Segment Start: Data supplied
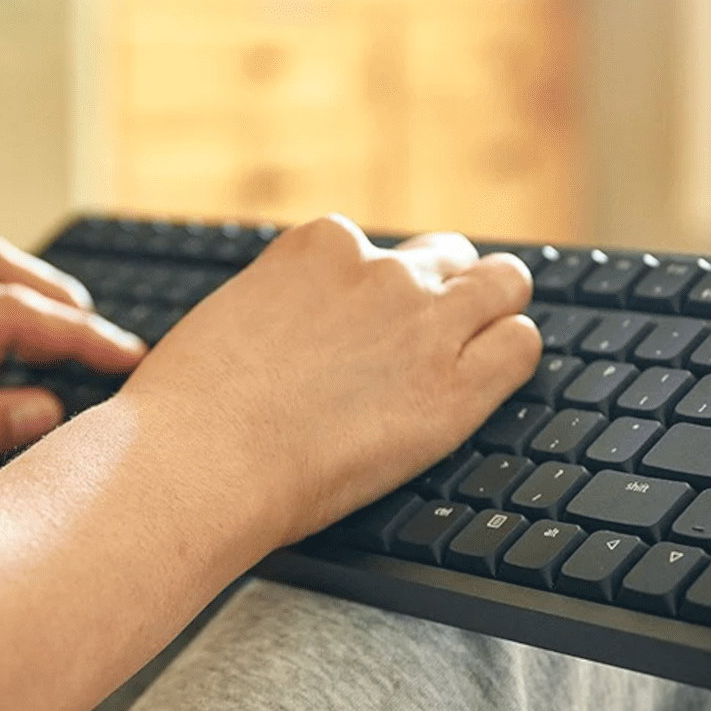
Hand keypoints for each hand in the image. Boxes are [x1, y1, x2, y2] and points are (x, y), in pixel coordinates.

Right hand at [0, 215, 541, 710]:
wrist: (195, 463)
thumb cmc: (189, 411)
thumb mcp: (228, 323)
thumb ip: (280, 310)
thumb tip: (285, 327)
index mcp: (319, 246)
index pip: (383, 249)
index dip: (392, 288)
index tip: (386, 320)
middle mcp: (379, 269)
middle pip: (452, 259)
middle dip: (449, 294)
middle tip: (439, 338)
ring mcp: (423, 323)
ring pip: (505, 286)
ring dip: (496, 311)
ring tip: (487, 343)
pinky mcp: (456, 385)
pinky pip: (522, 345)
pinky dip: (512, 358)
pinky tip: (492, 383)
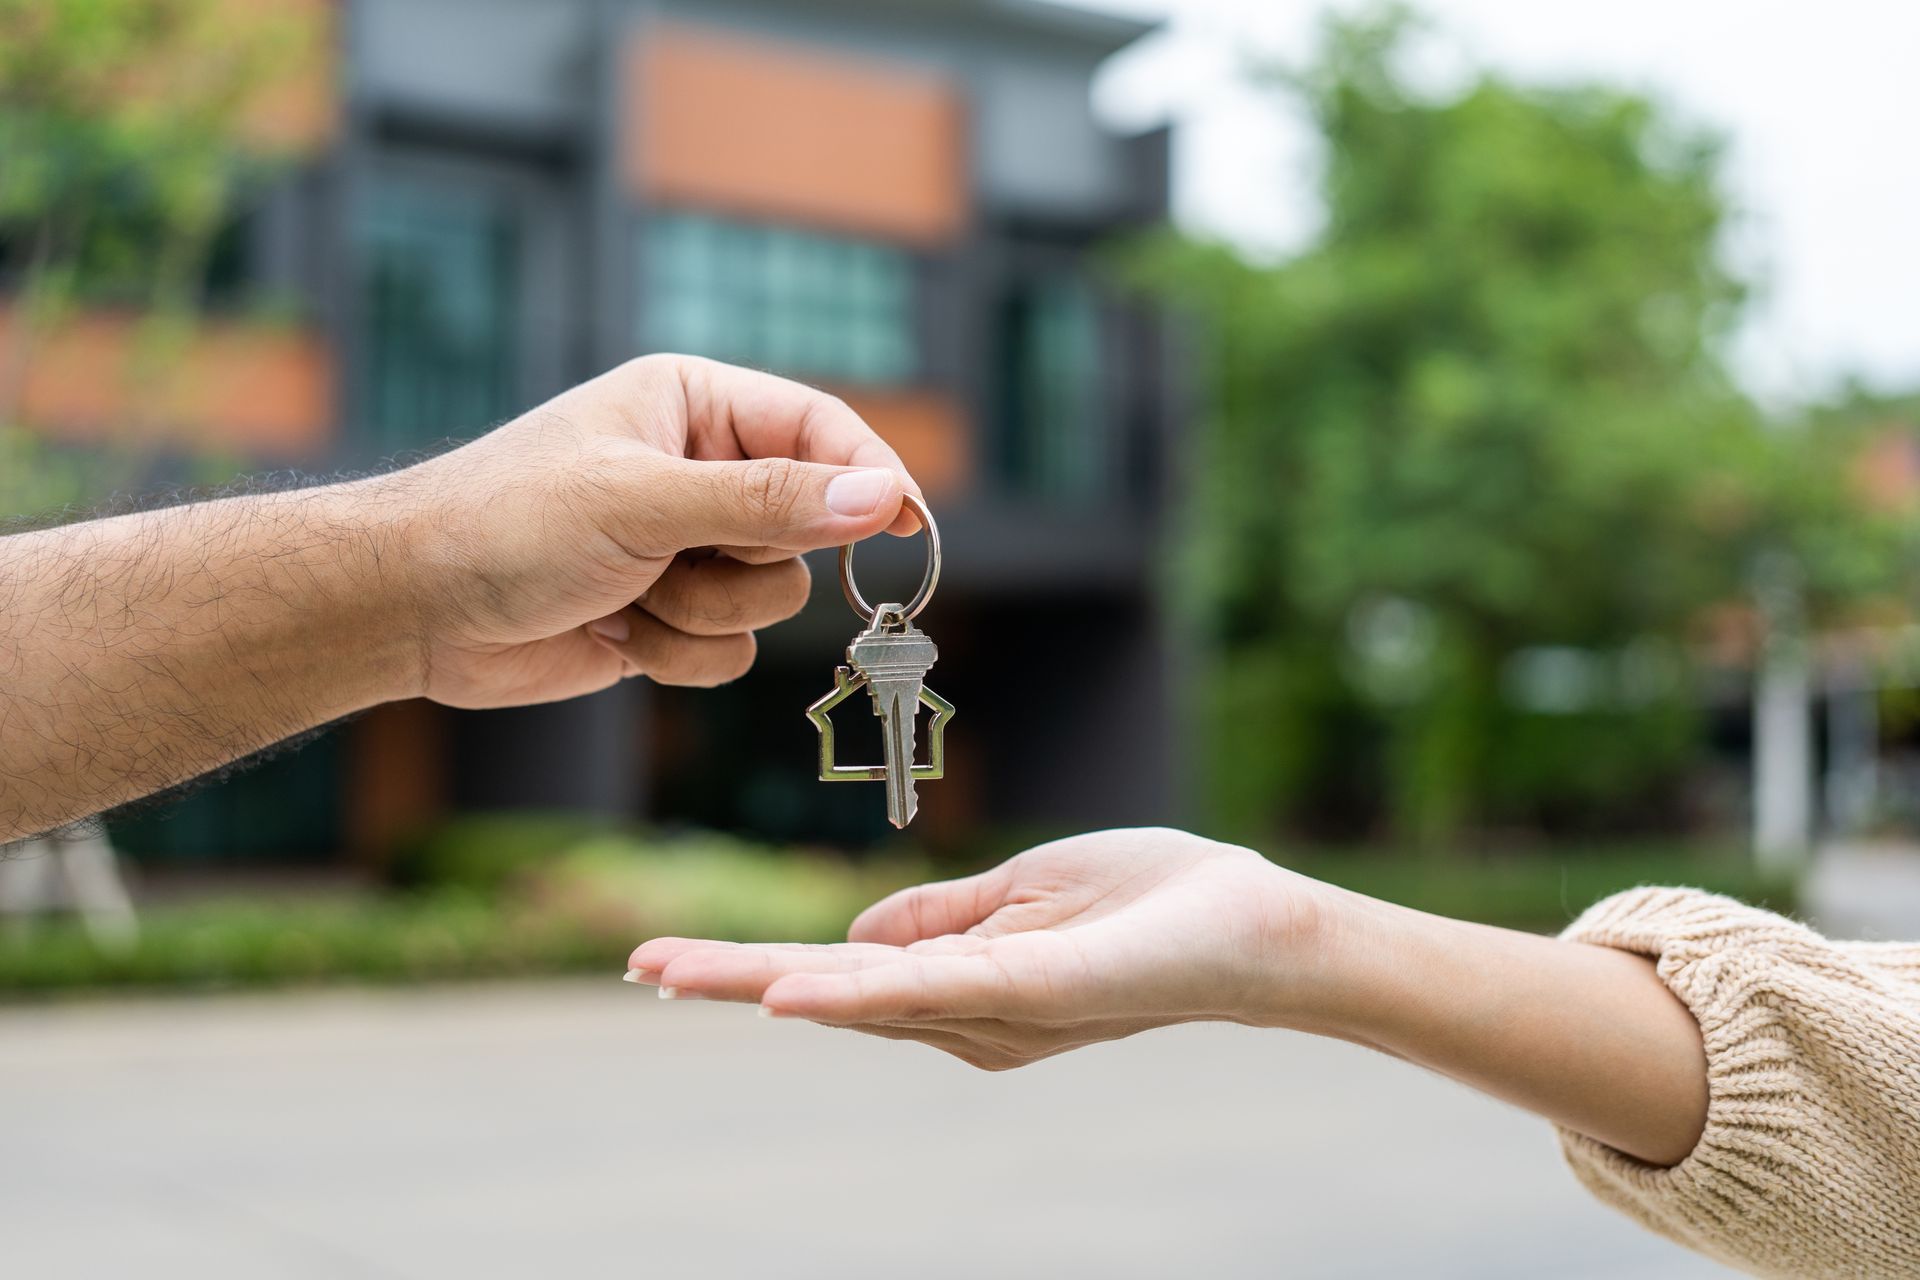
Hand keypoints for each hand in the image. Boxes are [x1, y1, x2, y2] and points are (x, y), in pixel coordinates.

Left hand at [382, 355, 921, 708]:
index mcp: (695, 405)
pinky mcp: (669, 617)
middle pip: (806, 530)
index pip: (822, 429)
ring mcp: (686, 548)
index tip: (905, 525)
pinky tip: (609, 632)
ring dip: (701, 615)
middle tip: (674, 557)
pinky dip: (676, 657)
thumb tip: (880, 498)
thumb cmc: (507, 523)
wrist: (412, 610)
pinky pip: (732, 652)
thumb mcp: (644, 501)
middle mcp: (700, 471)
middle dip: (744, 562)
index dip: (867, 477)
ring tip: (624, 596)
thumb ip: (767, 502)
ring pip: (773, 602)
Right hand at [628, 828, 1332, 1069]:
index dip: (756, 968)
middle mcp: (970, 1016)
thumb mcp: (1025, 894)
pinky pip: (934, 992)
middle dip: (730, 981)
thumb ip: (940, 921)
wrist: (1260, 924)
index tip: (667, 961)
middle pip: (831, 994)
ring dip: (762, 982)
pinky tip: (792, 990)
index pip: (840, 974)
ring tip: (671, 970)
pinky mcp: (1035, 994)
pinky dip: (856, 992)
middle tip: (639, 966)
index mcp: (963, 983)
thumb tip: (851, 939)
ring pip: (861, 995)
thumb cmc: (1153, 902)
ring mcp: (998, 1011)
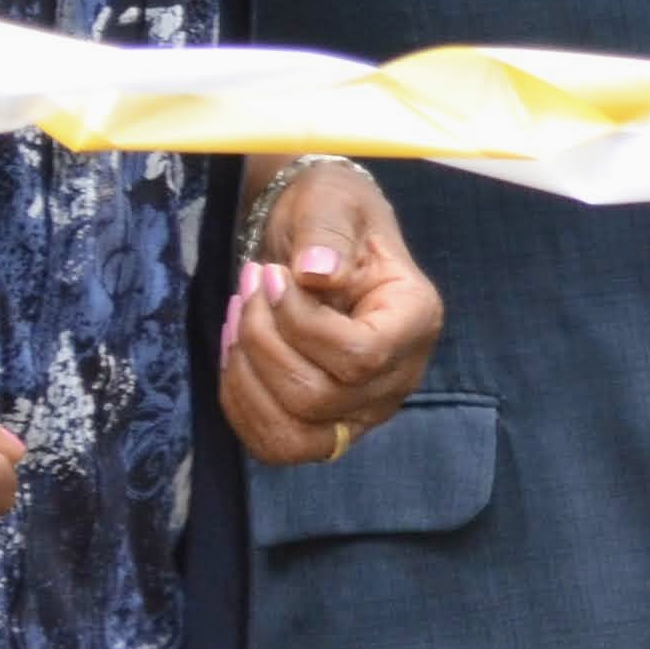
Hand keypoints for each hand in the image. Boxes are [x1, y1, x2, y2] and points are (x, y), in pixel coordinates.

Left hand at [224, 157, 444, 467]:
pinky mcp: (326, 426)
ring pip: (294, 433)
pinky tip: (234, 354)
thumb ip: (327, 234)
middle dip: (262, 343)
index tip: (270, 277)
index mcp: (415, 319)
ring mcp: (363, 409)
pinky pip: (275, 445)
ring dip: (247, 378)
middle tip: (249, 288)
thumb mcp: (331, 203)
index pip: (362, 355)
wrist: (316, 241)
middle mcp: (399, 377)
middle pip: (318, 398)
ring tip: (237, 321)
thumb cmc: (331, 216)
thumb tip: (318, 272)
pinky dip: (241, 404)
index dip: (302, 325)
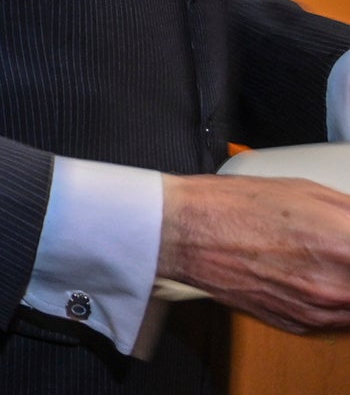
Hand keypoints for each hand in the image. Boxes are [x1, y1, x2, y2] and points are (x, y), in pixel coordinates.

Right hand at [160, 174, 349, 332]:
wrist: (184, 233)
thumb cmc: (234, 206)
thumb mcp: (309, 192)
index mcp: (345, 248)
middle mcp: (336, 287)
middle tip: (340, 249)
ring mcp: (319, 311)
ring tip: (330, 260)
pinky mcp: (300, 324)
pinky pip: (339, 318)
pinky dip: (337, 300)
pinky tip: (317, 274)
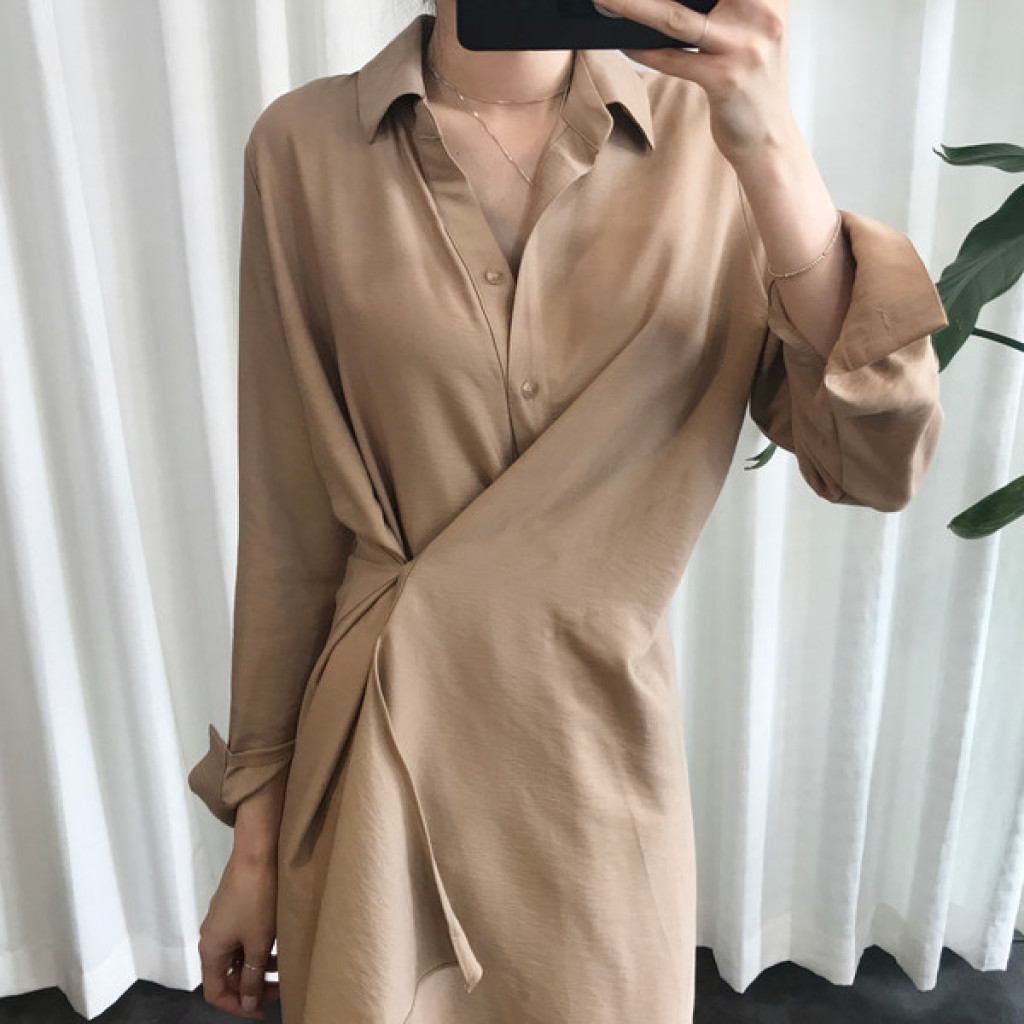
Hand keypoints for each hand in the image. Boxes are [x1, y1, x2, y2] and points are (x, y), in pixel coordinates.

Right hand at [198, 849, 280, 1018]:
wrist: (257, 853)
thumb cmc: (257, 899)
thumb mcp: (258, 943)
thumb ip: (253, 977)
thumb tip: (248, 1003)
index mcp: (210, 950)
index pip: (216, 992)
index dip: (237, 1006)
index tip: (262, 1010)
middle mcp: (211, 937)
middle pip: (227, 975)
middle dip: (252, 987)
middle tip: (280, 992)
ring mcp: (223, 921)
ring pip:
Segment End: Data supplied
*Description of the task:*
Search the records above for "wrist". Copy each line where it is found.

*Result of the task:*
wrist: (195, 463)
wrist: (412, 610)
wrist: (1260, 924)
wrist: (316, 241)
wrist: (184, 233)
wrist: (257, 853)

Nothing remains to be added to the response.